When the U.S. Supreme Court handed down its opinion in NRA v. Vullo, I was delighted. Writing about it at the time, I praised “a unanimous opinion written by the court’s most left-leaning justice in a case in which the ACLU represented the NRA,” and added, “If it wasn’t clear before, it’s crystal clear now. The First Amendment forbids even indirect attacks on Americans’ expressive rights.”
Sadly, I spoke to soon. A few weeks after Vullo, the court handed down another opinion that significantly muddies the waters. The court’s opinion in Murthy v. Missouri doesn’t repudiate the fundamental principle it annunciated in Vullo—government may not use its influence over private parties as an indirect method for suppressing speech. Nevertheless, it’s going to make it rather hard for parties whose speech is suppressed in that way to get their day in court.
In 2023, five individual plaintiffs and the attorneys general of Missouri and Louisiana filed a lawsuit against a group of federal officials, including President Biden and Surgeon General Vivek Murthy. The plaintiffs claimed that federal officials had violated their rights under the First Amendment by convincing social media companies like Facebook and Twitter to suppress their speech about topics like the efficacy and safety of mask mandates, lockdowns, various covid treatments, and so forth.
Some relevant facts are beyond dispute. Everybody knows that government officials encouraged social media companies to suppress unwanted speech throughout the period. Everybody knows that the social media companies suppressed that speech. Though not necessarily relevant, everybody also knows that much of the suppressed speech turned out to be more reliable than the preferred speech the government was promoting. The only substantive issue in the case, therefore, was whether the officials who wanted the speech suppressed crossed the line between permissible persuasion and impermissible coercion. For what it’s worth, every judge who has considered that question, including the dissenters in Murthy—Justices Alito, Thomas, and Gorsuch—has found that they probably did.
Unfortunately, the majority opinion written by Justice Barrett refused to reach the substantive issue. The plaintiffs had asked for an injunction ordering the government to stop suppressing their speech, but the majority found that they lacked standing to even make such a request.

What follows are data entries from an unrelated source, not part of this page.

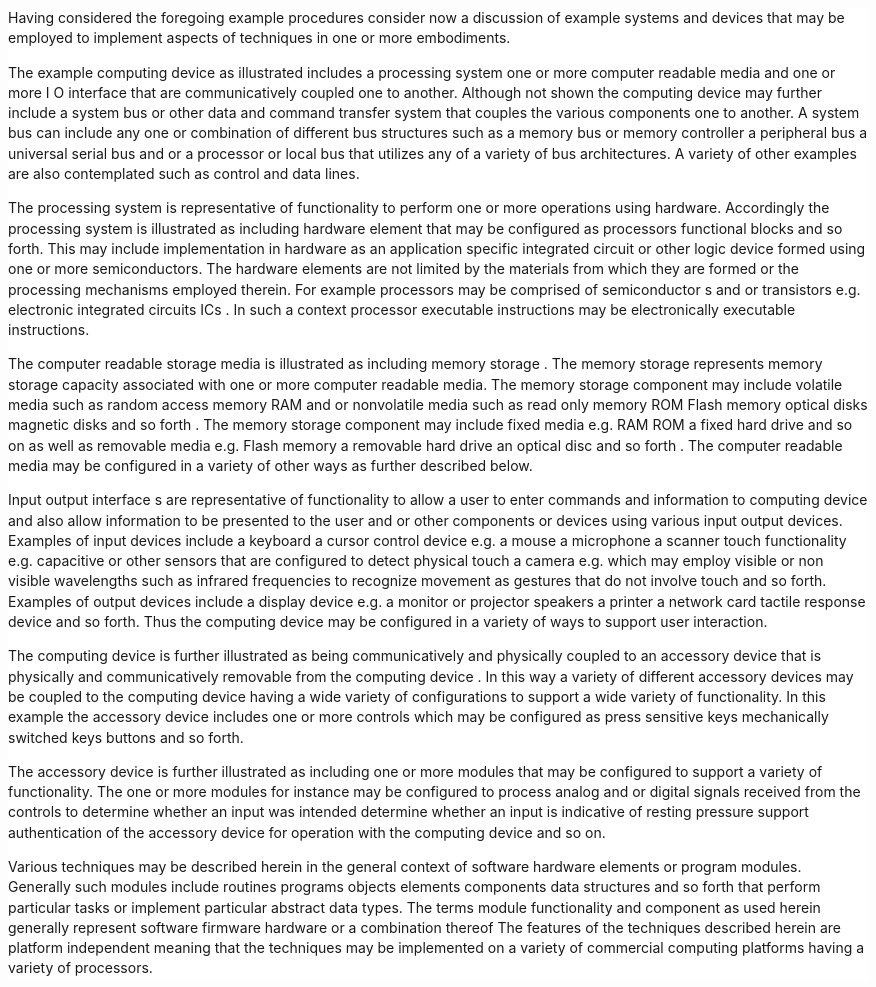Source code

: Having considered the foregoing example procedures consider now a discussion of example systems and devices that may be employed to implement aspects of techniques in one or more embodiments.

The example computing device as illustrated includes a processing system one or more computer readable media and one or more I O interface that are communicatively coupled one to another. Although not shown the computing device may further include a system bus or other data and command transfer system that couples the various components one to another. A system bus can include any one or combination of different bus structures such as a memory bus or memory controller a peripheral bus a universal serial bus and or a processor or local bus that utilizes any of a variety of bus architectures. A variety of other examples are also contemplated such as control and data lines.

The processing system is representative of functionality to perform one or more operations using hardware. Accordingly the processing system is illustrated as including hardware element that may be configured as processors functional blocks and so forth. This may include implementation in hardware as an application specific integrated circuit or other logic device formed using one or more semiconductors. The hardware elements are not limited by the materials from which they are formed or the processing mechanisms employed therein. For example processors may be comprised of semiconductor s and or transistors e.g. electronic integrated circuits ICs . In such a context processor executable instructions may be electronically executable instructions.

The computer readable storage media is illustrated as including memory storage . The memory storage represents memory storage capacity associated with one or more computer readable media. The memory storage component may include volatile media such as random access memory RAM and or nonvolatile media such as read only memory ROM Flash memory optical disks magnetic disks and so forth . The memory storage component may include fixed media e.g. RAM ROM a fixed hard drive and so on as well as removable media e.g. Flash memory a removable hard drive an optical disc and so forth . The computer readable media may be configured in a variety of other ways as further described below.

Input output interface s are representative of functionality to allow a user to enter commands and information to computing device and also allow information to be presented to the user and or other components or devices using various input output devices. Examples of input devices include a keyboard a cursor control device e.g. a mouse a microphone a scanner touch functionality e.g. capacitive or other sensors that are configured to detect physical touch a camera e.g. which may employ visible or non visible wavelengths such as infrared frequencies to recognize movement as gestures that do not involve touch and so forth. Examples of output devices include a display device e.g. a monitor or projector speakers a printer a network card tactile response device and so forth. Thus the computing device may be configured in a variety of ways to support user interaction.

The computing device is further illustrated as being communicatively and physically coupled to an accessory device that is physically and communicatively removable from the computing device . In this way a variety of different accessory devices may be coupled to the computing device having a wide variety of configurations to support a wide variety of functionality. In this example the accessory device includes one or more controls which may be configured as press sensitive keys mechanically switched keys buttons and so forth.

The accessory device is further illustrated as including one or more modules that may be configured to support a variety of functionality. The one or more modules for instance may be configured to process analog and or digital signals received from the controls to determine whether an input was intended determine whether an input is indicative of resting pressure support authentication of the accessory device for operation with the computing device and so on.

Various techniques may be described herein in the general context of software hardware elements or program modules. Generally such modules include routines programs objects elements components data structures and so forth that perform particular tasks or implement particular abstract data types. The terms module functionality and component as used herein generally represent software firmware hardware or a combination thereof The features of the techniques described herein are platform independent meaning that the techniques may be implemented on a variety of commercial computing platforms having a variety of processors.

It held that they could do so only if they could show, not merely that the government had harmed them in the past by improperly using its influence to suppress their speech, but also that it was likely to harm them in the future by doing so again. According to the majority, the plaintiffs failed to make that showing.
Justice Alito and the other dissenters reached a different conclusion, and I found their arguments compelling. Other analysts disagree. One thing is clear, however. The Murthy opinion will encourage collusion between government agencies and corporate media to suppress unwanted speech of all kinds. Remember, the Biden administration didn’t just persuade the socialmedia companies to suppress speech about the origin of covid and the government’s response. It also persuaged them to suppress speech about Hunter Biden’s laptop and irregularities in the 2020 election. That ought to worry everyone who appreciates the value of freedom of thought and expression.
Why did SCOTUS reach such different results in Vullo and Murthy? I suspect part of the explanation is that the court affords more respect and deference to federal agencies than state agencies. It was clear during oral argument in Murthy that many of the justices think it’s right and proper for the security services and the President to use their influence to suppress “misinformation” when public health and national security are involved. After what we saw during 2020 and 2021, I find that surprising, but that really seems to be what they think. I don’t know what it would take to make them more skeptical.